Request
Repeat exactly, and only, the lines of the entries below from the one with "water bottle: none [689,248,732,384]" through the one with "tissue box: present", both ends included.

Records for the task
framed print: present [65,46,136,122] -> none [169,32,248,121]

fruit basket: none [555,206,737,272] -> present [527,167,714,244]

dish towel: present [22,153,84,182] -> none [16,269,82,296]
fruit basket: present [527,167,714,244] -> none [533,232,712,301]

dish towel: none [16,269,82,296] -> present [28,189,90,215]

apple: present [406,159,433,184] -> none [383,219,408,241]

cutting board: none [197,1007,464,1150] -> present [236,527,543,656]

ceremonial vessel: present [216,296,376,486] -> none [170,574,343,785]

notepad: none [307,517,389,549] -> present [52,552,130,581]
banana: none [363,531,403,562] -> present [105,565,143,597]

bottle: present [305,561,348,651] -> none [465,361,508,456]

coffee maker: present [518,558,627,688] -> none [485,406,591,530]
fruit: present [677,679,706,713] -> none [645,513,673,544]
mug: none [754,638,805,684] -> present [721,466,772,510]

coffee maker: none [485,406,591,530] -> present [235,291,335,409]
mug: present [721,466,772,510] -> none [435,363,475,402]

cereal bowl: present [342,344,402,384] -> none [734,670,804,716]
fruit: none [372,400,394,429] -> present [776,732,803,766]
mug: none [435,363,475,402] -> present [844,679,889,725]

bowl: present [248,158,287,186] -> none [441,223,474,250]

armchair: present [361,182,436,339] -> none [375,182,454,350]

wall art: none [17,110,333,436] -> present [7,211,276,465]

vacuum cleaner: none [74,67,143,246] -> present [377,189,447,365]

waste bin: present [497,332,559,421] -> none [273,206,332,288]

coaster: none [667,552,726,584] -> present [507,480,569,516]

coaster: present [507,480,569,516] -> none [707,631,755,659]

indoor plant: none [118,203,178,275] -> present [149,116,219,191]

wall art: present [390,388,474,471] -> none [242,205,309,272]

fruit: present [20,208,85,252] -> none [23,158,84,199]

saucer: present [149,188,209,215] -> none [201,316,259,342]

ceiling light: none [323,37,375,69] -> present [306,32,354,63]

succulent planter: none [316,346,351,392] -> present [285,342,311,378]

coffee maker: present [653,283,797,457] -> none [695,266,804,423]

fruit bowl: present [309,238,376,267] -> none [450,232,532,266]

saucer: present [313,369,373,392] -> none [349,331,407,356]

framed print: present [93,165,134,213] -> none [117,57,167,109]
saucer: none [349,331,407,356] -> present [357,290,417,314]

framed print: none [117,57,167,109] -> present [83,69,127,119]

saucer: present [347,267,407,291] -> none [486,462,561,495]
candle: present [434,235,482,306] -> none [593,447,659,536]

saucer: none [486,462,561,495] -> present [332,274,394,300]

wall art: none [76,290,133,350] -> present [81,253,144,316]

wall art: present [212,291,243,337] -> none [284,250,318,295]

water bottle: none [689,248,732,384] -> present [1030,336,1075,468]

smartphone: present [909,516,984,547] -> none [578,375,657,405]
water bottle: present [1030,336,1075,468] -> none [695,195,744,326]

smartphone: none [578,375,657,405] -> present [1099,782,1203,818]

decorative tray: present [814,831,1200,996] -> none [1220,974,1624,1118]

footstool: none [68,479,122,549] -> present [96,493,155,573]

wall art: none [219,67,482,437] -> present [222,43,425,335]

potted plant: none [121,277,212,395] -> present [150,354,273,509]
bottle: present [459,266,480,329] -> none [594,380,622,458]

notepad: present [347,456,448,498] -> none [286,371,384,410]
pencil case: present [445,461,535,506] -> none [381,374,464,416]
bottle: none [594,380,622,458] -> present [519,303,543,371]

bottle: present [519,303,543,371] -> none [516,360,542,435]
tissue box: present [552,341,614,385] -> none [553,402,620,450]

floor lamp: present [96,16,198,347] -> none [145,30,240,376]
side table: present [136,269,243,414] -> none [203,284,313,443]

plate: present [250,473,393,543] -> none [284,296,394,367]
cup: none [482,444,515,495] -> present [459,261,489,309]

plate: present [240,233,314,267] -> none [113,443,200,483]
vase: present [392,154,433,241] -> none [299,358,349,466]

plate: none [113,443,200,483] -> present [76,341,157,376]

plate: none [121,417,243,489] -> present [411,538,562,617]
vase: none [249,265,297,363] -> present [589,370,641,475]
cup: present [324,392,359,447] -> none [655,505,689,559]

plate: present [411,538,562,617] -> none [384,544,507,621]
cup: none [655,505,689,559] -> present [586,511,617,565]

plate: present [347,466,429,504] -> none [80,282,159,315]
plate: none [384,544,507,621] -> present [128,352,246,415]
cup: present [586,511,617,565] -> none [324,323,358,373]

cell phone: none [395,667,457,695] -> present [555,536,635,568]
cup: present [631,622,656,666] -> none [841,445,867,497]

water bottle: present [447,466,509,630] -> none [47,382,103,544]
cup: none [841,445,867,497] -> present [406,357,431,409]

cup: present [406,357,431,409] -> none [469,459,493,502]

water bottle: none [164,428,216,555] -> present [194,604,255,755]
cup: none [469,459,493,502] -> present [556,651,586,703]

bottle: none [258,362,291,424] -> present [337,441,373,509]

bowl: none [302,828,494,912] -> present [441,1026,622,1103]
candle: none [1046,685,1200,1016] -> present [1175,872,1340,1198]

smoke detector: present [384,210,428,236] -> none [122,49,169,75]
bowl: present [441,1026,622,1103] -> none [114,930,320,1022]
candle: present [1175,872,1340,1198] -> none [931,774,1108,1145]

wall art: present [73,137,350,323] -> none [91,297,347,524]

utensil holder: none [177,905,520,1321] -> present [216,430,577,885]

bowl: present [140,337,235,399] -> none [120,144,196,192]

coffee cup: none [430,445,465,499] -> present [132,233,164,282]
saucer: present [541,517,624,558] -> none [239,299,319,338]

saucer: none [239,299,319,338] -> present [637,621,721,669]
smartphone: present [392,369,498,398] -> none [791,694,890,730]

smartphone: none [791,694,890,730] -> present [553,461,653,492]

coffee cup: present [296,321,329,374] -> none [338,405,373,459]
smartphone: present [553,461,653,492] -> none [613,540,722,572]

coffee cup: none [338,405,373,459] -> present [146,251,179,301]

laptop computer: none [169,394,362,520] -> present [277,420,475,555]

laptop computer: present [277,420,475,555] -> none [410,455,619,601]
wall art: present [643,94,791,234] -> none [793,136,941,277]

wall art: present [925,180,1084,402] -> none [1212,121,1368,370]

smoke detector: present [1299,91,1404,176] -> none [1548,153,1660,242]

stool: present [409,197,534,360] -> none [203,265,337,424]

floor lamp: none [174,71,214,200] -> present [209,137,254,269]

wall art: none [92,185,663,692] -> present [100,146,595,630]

Exercise solution
water bottle: none [689,248,732,384] -> present [1030,336,1075,468]

smartphone: present [909,516,984,547] -> none [578,375,657,405]
water bottle: present [1030,336,1075,468] -> none [695,195,744,326]

smartphone: none [578,375,657,405] -> present [1099,782,1203,818]

decorative tray: present [814,831,1200,996] -> none [1220,974,1624,1118]

footstool: none [68,479,122,549] -> present [96,493,155,573]

wall art: none [219,67,482,437] -> present [222,43,425,335]

potted plant: none [121,277,212,395] -> present [150,354,273,509]
bottle: present [459,266,480,329] -> none [594,380,622,458]

notepad: present [347,456,448,498] -> none [286,371,384,410]
pencil case: present [445,461,535,506] -> none [381,374,464,416]
bottle: none [594,380,622,458] -> present [519,303,543,371]

bottle: present [519,303,543,371] -> none [516,360,542,435]
tissue box: present [552,341,614,385] -> none [553,402,620,450]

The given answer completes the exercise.